A threat is also defined as a category of object, person or other entities that present a danger. Like spam, Trojan horse and fishing (Whitman & Mattord, 2004 ; Stoneburner et al., 2002).

The Risk Concept

A risk is the product of the probability that a particular threat will occur and the expected loss.

According to Bruce Schneier (2003), when we talk about risk, it is the likelihood of the threat and the seriousness of its successful attack. For example a threat is more serious because it is more likely to occur.

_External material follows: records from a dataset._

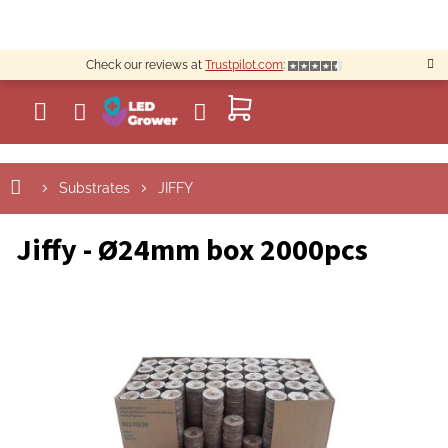
Skip
to
content
Check our reviews at
Trustpilot.com
:
SHOPPING
CART
Substrates
JIFFY
Jiffy - Ø24mm box 2000pcs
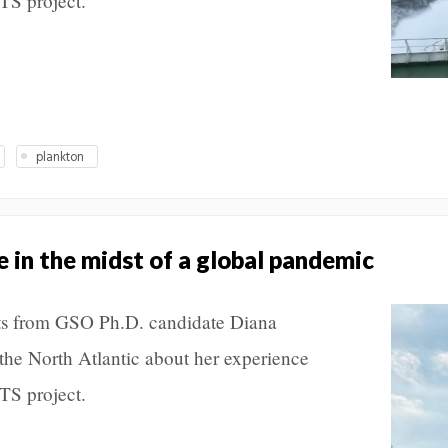
S project.
plankton
 in the midst of a global pandemic
posts from GSO Ph.D. candidate Diana
the North Atlantic about her experience
S project.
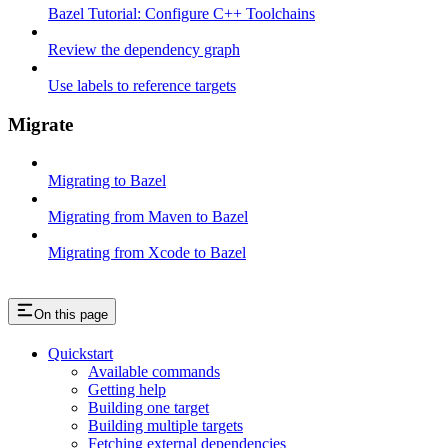
Bazel Tutorial: Configure C++ Toolchains
Review the dependency graph
Use labels to reference targets
Migrate
Migrating to Bazel
Migrating from Maven to Bazel
Migrating from Xcode to Bazel
On this page
Quickstart
Available commands
Getting help
Building one target
Building multiple targets
Fetching external dependencies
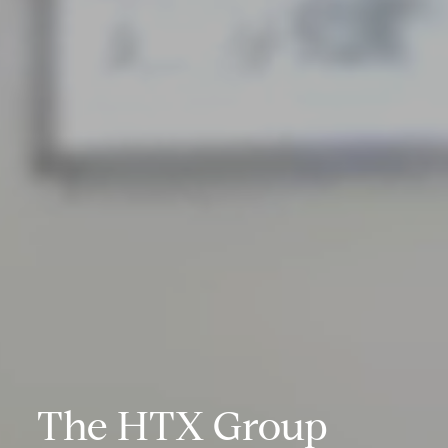
The HTX Group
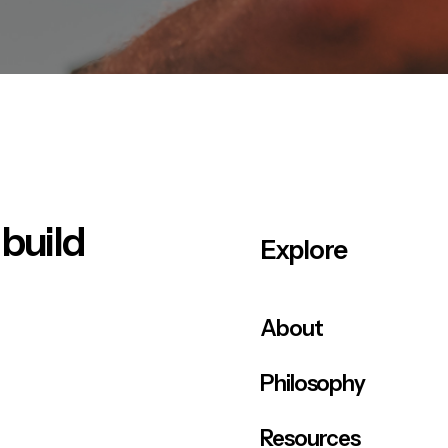
 build
Explore
About
Philosophy
Resources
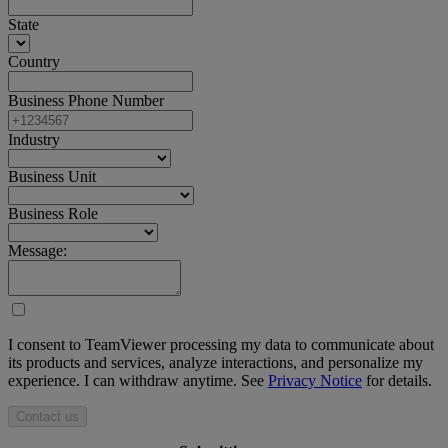
State
Country
Business Phone Number
Industry
Business Unit
Business Role
Message:
I consent to TeamViewer processing my data to communicate about
its products and services, analyze interactions, and personalize my
experience. I can withdraw anytime. See
Privacy Notice
for details.
Contact us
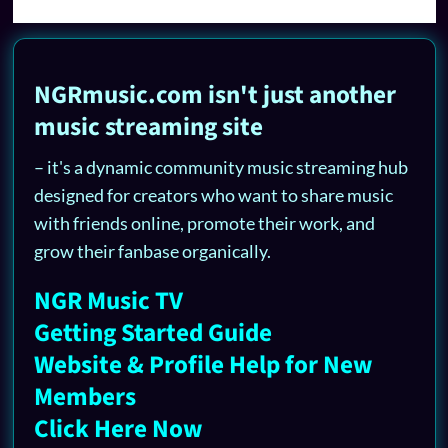
NGRmusic.com isn't just another
music streaming site
– it's a dynamic community music streaming hub
designed for creators who want to share music
with friends online, promote their work, and
grow their fanbase organically.
NGR Music TV
Getting Started Guide
Website & Profile Help for New
Members
Click Here Now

Another definition supported the same concept than the product of the financial losses associated with security incidents and the probability that they occur. The risk of security threat as a quantitative measure is a suitable input to decision making (Ryan & Ryan, 2006; Tsiakis & Stephanides, 2005; Mili & Sheldon, 2009; Sommestad et al., 2010). Therefore the purpose of considering risk as a financial measure leads to making decision from business perspective. For example, the return on security investment: ROI measure (Aissa et al., 2010 a; Cavusoglu et al., 2004; Bojanc & Jerman-Blazic, 2008) and the mean failure cost: MFC measure presented in (Mili & Sheldon, 2009; Aissa et al., 2010 a; Aissa et al., 2010 b).

Finally, security is defined as the inverse of risk, because there is a secure system when nothing happens, risk refers to the loss but it is a concept that is difficult to measure (Ryan & Ryan, 2006).